How much would you charge to create a _______-clone?

My partner and I have always struggled with what to charge clients being that we a a start-up web-design and development company with no formal business training. We want to give deals in the beginning without giving the work away, and we want to be fair but low-cost to be able to compete with the big-name companies in the long-run. So I thought I would do a little inquiry to brilliant folks here at Sitepoint. If your client said, “I’m starting a website that essentially works like ________. How much would you charge?” What response might you give once you’ve had a chance to think it over?

Assume that any accessibility, usability, and functionality that goes with the original would be included in the clone. So, ballpark, how much might you charge for clones of the following:

  1. Facebook
  2. Google(Just search-engine functionality)
  3. Yelp!

And feel free to say you wouldn’t take on some of these jobs due to whatever conflicts. Keep in mind, everyone, that I realize that these jobs would be very complex. I’m just wondering what type of price range YOU PERSONALLY would find yourself in for sites like these.

Millions of dollars. If your aim is to truly clone the platform of one of those websites, you’ll need to move to California, you’ll need investors, you’ll need a team of experienced developers, and you’ll need months just to get started.

Of course, you don’t actually need to clone any of those websites. Your client doesn’t really want you to clone any of those websites. He doesn’t need to develop Cassandra like Facebook, BigTable like Google… he’s not going to search trillions of webpages or need to compose news feeds from so many hundreds of millions of users they can’t possibly be stored in relational databases. He probably doesn’t need a patented pizza order tracking system that links the website with computers in a retail store and mobile devices with the driver to provide real-time tracking of orders as they move from creation to delivery.

So you need to get to the core of what the client really wants. What is it that they want to do that’s “just like Yelp!”. They probably need a basic business directory script, not a true clone of the deep and nuanced feature set of a site that’s been in operation for many years, developed by many developers backed by significant investment. And the quote to find an appropriate business directory script for their more limited actual requirements, and customize it to fit some design you’ll do, is not going to be so high.

Not including marketing, advertising, etc.
Including development including load balancing, admin, etc:

  1. Facebook - $9 million
  2. Google(Just search-engine functionality) $20 million if they give us the algorithms, $500 million if not
  3. Yelp! - $4 million
  4. - $19 million
  5. - $12 million
  6. - $6 million

These estimates are binding for 30 days!

Wow, significantly high! I imagine the time spent on these sites merits the pricetag though.

To Mr. Grossman’s point, you’re right, maybe not something so in-depth, but something in-depth nonetheless. Like reviews good or bad, a star rating system, profile pages for members and consumers, payment for businesses wanting to advertise available directly on the webpage, etc. Many of the things that make Yelp! what it is.

For those services what might you charge for development?

Just for the backend coding without any design, at least several thousand dollars. If the site needs to do all that and scale to hundreds of thousands of users, then you start tacking on zeros and they’ll need more than just a developer to accomplish it.

If you can find a script with all those features that you can customize, that’s one way to save a lot of development and testing time.

But I don’t half-a** things. You can get someone in another country on elance to code that site up in a week for a couple hundred bucks. It’ll probably work fine, until you have more than a couple dozen visits a day, a couple hundred rows in the database tables, or you need to add more features.

========

◆ Given problem:
Quote the stretch of the forum thread on pricing website clones from "Not including marketing, advertising, etc." through "the pricetag though.", word for word.

========

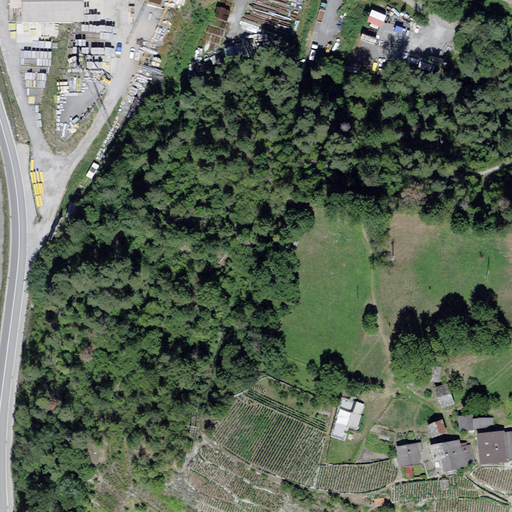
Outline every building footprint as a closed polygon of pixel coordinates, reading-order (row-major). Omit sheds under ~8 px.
[(80,0),(16,0),(18,42),(41,41),(40,23),(81,22),(80,0)] [(297,7),(288,0),(254,0),(246,9),(254,16),(260,10),(265,14),(267,12),(272,16),(267,21),(268,22),(271,19),(285,31),(296,19),(290,14),(297,7)] [(367,19),(382,25),(387,12),(372,6),(367,19)] [(361,38),(376,44),(380,32),(365,27),(361,38)] [(440,368),(425,367),(425,381),(439,381),(440,368)] [(446,385),(434,389),(442,410),(454,405),(446,385)] [(346,403),(338,424),(356,430),(364,406),(355,403),(354,406),(346,403)] [(468,417),(458,417),(458,430),(469,430),(468,417)] [(493,420),(471,420),(471,429),(493,429),(493,420)] [(440,422),(425,426),(428,438),(443,434),(440,422)] [(502,434),(474,435),(475,462),(503,462),(502,434)] [(455,438),(423,445),(427,461),(436,459),(438,470),(472,463),(469,446),(458,449),(455,438)] [(412,444),(392,446),(394,464),(414,461),(412,444)]
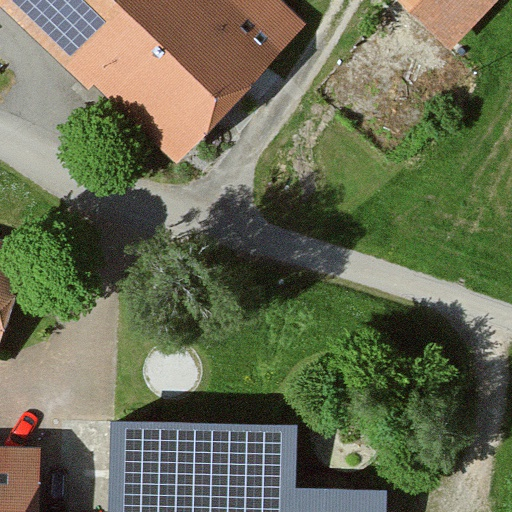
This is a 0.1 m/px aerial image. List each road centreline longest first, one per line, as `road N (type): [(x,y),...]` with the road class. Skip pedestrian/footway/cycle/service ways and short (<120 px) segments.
road 1 (residential): [(0,137),(215,231),(511,333)]
road 2 (track): [(215,231),(354,0)]
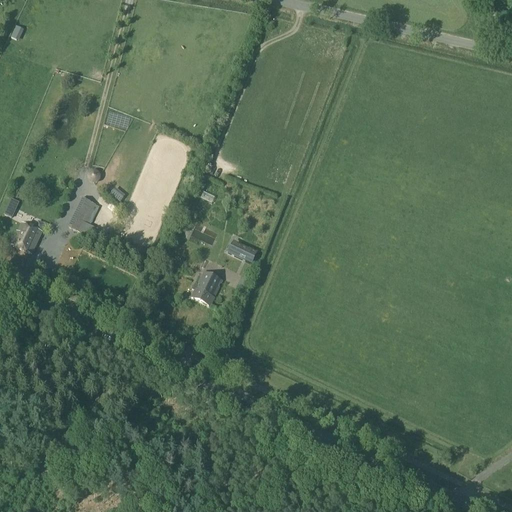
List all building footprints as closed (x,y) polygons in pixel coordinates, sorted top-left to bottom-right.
[(104,180),(96,173),(90,180),(98,187),(104,180)] [(81,199),(79,205),(68,228),(93,241),(99,230),(90,226),(99,208),(81,199)] [(11,200),(8,206),(15,209),(18,203),(11,200)] [(10,221),(13,215),(6,212),(3,218),(10,221)] [(21,223),(10,246),(31,255),(41,233),(45,225),(38,222),(34,230),(21,223)] [(194,246),(197,236),(181,232),(179,242),(194,246)] [(233,244),(227,255),(251,266),(257,254),(246,249),(246,250),(233,244)] [(155,267),(165,271),(166,270),(172,272),(174,267),(168,265),(169,263),(159,259),(155,267)] [(203,274),(197,286),(194,285),(192,291),(194,292),(191,299),(209,307),(221,282),(203,274)] [(239,311),(249,308),(245,295),(236,298),(239,311)]
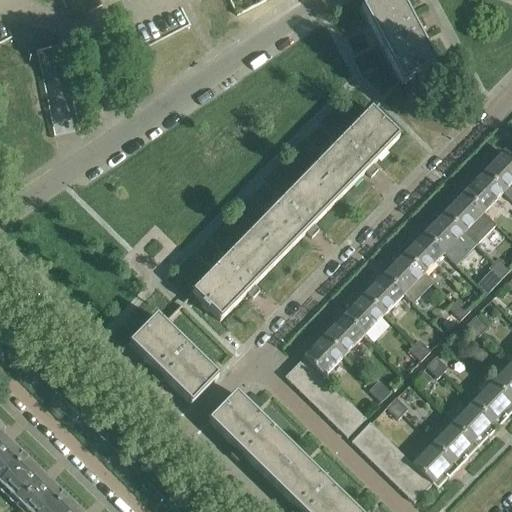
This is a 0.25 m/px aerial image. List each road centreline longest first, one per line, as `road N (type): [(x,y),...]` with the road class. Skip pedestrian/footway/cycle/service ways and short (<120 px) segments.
road 1 (residential): [(323,0),(0,219)]
road 2 (residential): [(250,361),(511,96)]
road 3 (tertiary): [(175,511),(0,338)]
road 4 (residential): [(174,439),(0,272)]
road 5 (residential): [(404,511),(250,361)]
road 6 (residential): [(0,372),(141,511)]
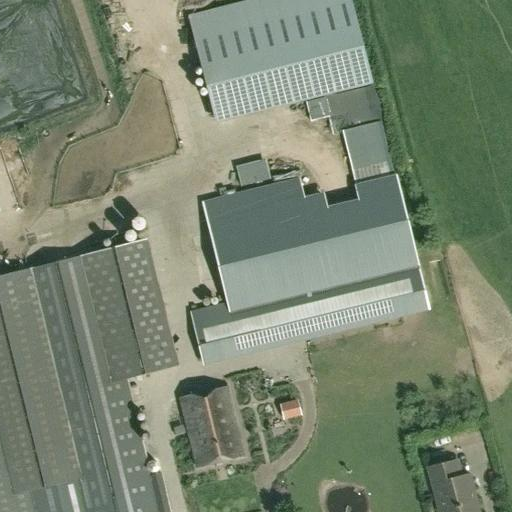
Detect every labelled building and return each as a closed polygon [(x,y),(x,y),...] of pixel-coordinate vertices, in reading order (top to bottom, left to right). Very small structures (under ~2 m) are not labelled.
[(261,0),(191,18),(217,121),(373,82),(352,0),(261,0)] [(240,160),(246,181),(274,174),(268,152),(240,160)] [(232,309),(194,318),(204,362),(426,309),(396,184),(358,193),(363,212),(328,220),(323,201),(305,205),(300,186),(208,208),(232,309)] [(131,216),(143,213),(140,199),(128,202),(131,216)] [(159,511),(128,380),(176,365),(144,241),(83,256),(18,273),(0,276),(0,511),(159,511)] [(227,386),(181,397),(198,470),(245,459),(227,386)] [(479,511),(470,476),(462,478),(458,462),(429,469),(439,511),(479,511)]
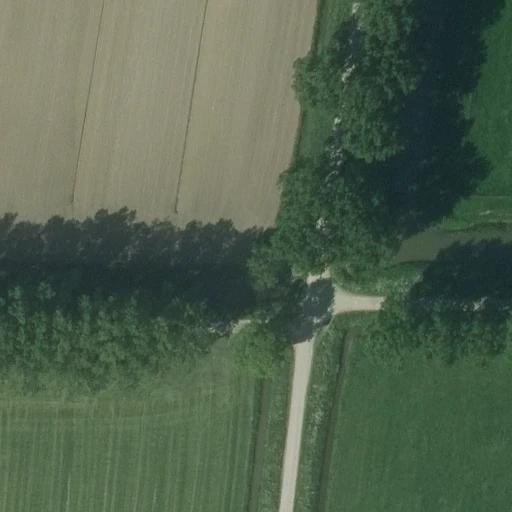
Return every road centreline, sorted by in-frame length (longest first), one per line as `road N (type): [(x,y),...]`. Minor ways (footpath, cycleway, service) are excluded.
road 1 (unclassified): [(315,296),(361,0)]
road 2 (unclassified): [(286,511),(315,296)]
road 3 (unclassified): [(511,300),(315,296)]
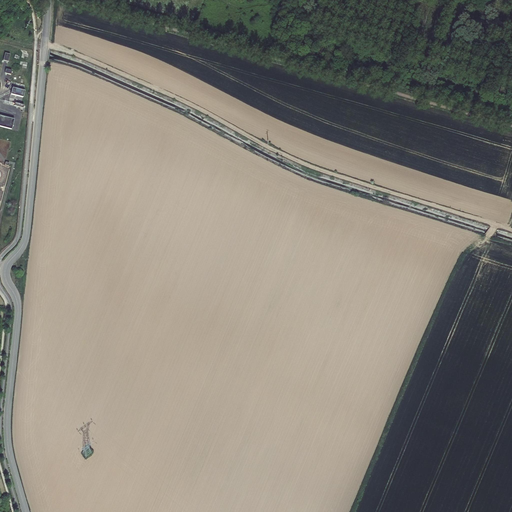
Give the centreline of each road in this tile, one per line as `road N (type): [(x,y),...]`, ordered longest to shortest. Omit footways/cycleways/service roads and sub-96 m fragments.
road 1 (unclassified): [(25,511),(7,441),(17,304),(4,273),(26,236),(47,0)]
road 2 (track): [(44,43),(340,176),(511,229)]
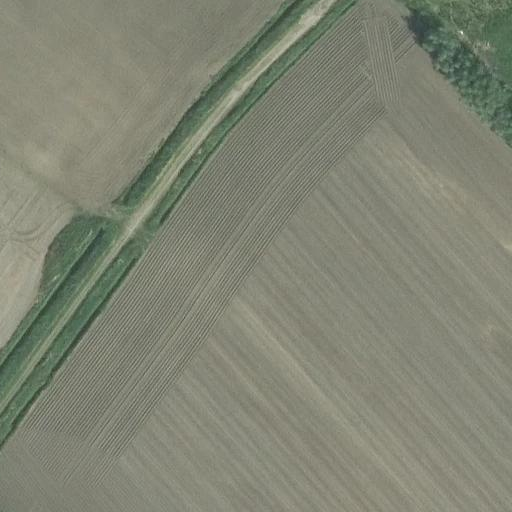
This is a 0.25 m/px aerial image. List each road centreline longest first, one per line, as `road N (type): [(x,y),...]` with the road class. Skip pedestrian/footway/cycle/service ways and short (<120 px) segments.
road 1 (track): [(0,402),(186,149),(322,0)]
road 2 (residential): [(511,451),(358,264)]
road 3 (residential): [(365,0),(398,26),(500,151)]
road 4 (residential): [(358,264),(500,151)]
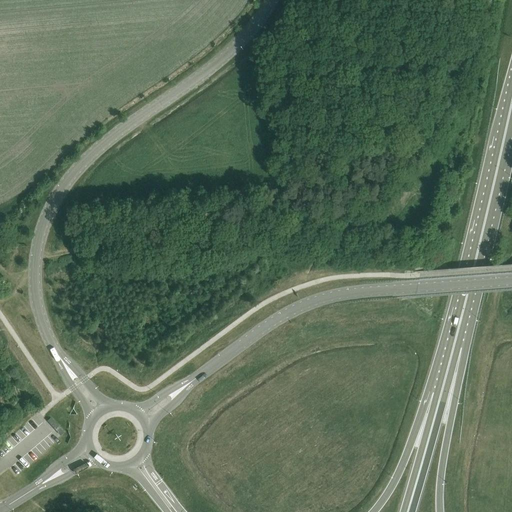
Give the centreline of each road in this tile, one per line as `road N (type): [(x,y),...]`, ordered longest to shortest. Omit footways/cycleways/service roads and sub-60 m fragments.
road 1 (secondary): [(271,0),(227,54),(88,156),(53,201),(36,246),(34,291),(59,358)]
road 2 (secondary): [(198,377),(278,318),(326,297),(511,279)]
road 3 (track): [(35,259),(344,224)]
road 4 (track): [(344,224),(408,197),(410,160),(453,93),(491,0)]
road 5 (trunk): [(454,344),(511,104)]
road 6 (trunk): [(440,511),(454,344)]
road 7 (trunk): [(441,394),(373,511)]
road 8 (trunk): [(407,511),(441,394)]
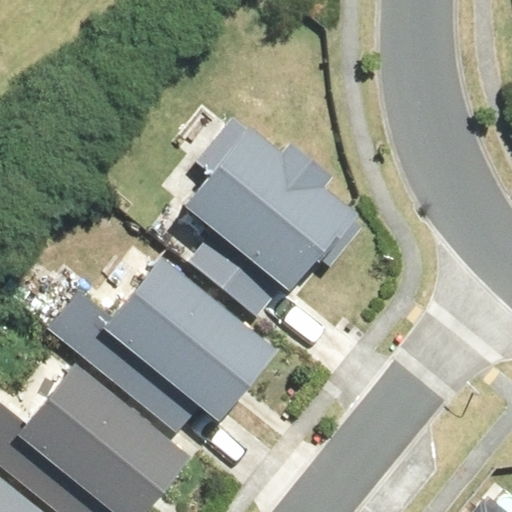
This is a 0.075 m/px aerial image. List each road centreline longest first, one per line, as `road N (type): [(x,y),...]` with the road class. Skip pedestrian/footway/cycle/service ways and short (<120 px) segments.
road 1 (residential): [(511,264),(458,206),(423,124),(411,41),(417,0)]
road 2 (residential): [(329,511),(511,289)]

========

◆ Problem solution:
Not including marketing, advertising, etc.
Including development including load balancing, admin, etc:

  1. Facebook - $9 million
  2. Google(Just search-engine functionality) $20 million if they give us the algorithms, $500 million if not
  3. Yelp! - $4 million
  4. - $19 million
  5. - $12 million
  6. - $6 million

These estimates are binding for 30 days!

Wow, significantly high! I imagine the time spent on these sites merits the pricetag though.